We crossed paths with the Indians, but never came close enough to make contact. And yet their images began to appear in my dreams, to emerge from the trees and surround me with purpose, the tight skins of their drums resonating with the heartbeat of the earth.

Chapter 2

Battle Dream

There was so much blood. My senses reeled with the unfamiliar heat of it, the stench, the sticky weight of it.

It was more than a dream. It had to be. The images were real, but hadn’t come from my own thoughts. It wasn’t my bloodstained hand that gripped the slick hilt of a sword.

But I knew whose it was. He was perhaps twenty, two years older than I, with deep brown eyes. I had seen him my entire life. We had grown together since I was a little girl, in dreams as clear as waking days.

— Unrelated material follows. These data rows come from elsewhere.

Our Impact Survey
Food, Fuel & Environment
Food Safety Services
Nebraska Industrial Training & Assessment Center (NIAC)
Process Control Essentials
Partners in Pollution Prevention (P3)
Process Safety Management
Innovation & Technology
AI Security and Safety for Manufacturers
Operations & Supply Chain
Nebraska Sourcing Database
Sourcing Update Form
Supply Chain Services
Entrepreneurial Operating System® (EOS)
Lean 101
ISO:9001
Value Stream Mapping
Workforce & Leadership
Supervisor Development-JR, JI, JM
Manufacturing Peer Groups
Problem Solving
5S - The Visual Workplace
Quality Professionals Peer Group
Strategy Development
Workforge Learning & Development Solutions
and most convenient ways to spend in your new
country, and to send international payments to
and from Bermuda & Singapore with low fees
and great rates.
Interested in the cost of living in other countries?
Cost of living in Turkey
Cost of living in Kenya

Usually when I saw him, he was at peace. Not this time. His dark hair was pulled back from his sweat-streaked face, tied into a tail. His teeth were bared. He was weak with injuries and exhaustion, disheartened by the sight of an endless tide of red coats pushing toward him through a field of smoke. Muskets and cannons boomed in their wake.

Every one of his muscles ached. I rolled over in my bed, feeling
the tension between my shoulders though I was cradled within my mattress. His head thrummed, echoing the drums in the field, the crack of guns, and his racing heartbeat.

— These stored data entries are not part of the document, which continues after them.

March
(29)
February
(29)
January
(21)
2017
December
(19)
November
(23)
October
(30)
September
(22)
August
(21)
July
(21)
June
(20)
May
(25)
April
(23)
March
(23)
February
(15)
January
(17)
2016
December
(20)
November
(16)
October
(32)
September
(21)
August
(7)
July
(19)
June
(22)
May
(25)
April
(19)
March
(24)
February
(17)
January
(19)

I felt what he felt, but my body was miles away. My eyes burned with gritty tears. My limbs were heavy, weighted down by defeat. The stink of sulphur singed my nostrils, and my feet squelched through ice-cold muck while my body slept in my warm, safe bedroom, the air sweet with baking bread.

The sensations roaring through my veins were unlike anything I’d felt before. Fear forced the blood through my veins at an exhilarating speed, but I had to control the panic. He was in grave danger. He needed more than encouragement from me. He needed me to be a part of him. My senses were alive, my body untouched. I gave him all I had, despite the fact I couldn’t touch him. Where he felt pain, I brought a healing touch. Where there was dizziness, I gave him strength.

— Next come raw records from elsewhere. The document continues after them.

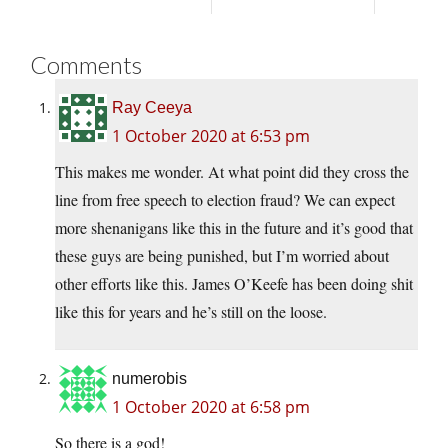
Comments
Ray Ceeya
1 October 2020 at 6:53 pm
This makes me wonder. At what point did they cross the
line from free speech to election fraud? We can expect
more shenanigans like this in the future and it’s good that
these guys are being punished, but I’m worried about
other efforts like this. James O’Keefe has been doing shit
like this for years and he’s still on the loose.
numerobis
1 October 2020 at 6:58 pm
So there is a god!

A grunt alerted me to someone approaching from behind. In my mind I thrust out an arm, and the body I inhabited followed. He jumped, reacting to my unexpected presence, and I felt his sense of surprise. But of course I was there. I would never let him die. He took the strength I offered and turned it to rage. He roared, fighting for his life, twisting and moving with the violent grace of a wolf. His sword blocked a strike, although the smoke was so thick I almost didn’t see it happen. Steel sliced through the air on his other side, and I turned to foil its attack, knowing he would turn with me. Again and again he blocked killing blows and struck out, cutting through the attacking soldiers. His strength was returning, his confidence back in place. I felt a surge of power as it filled his body and mind.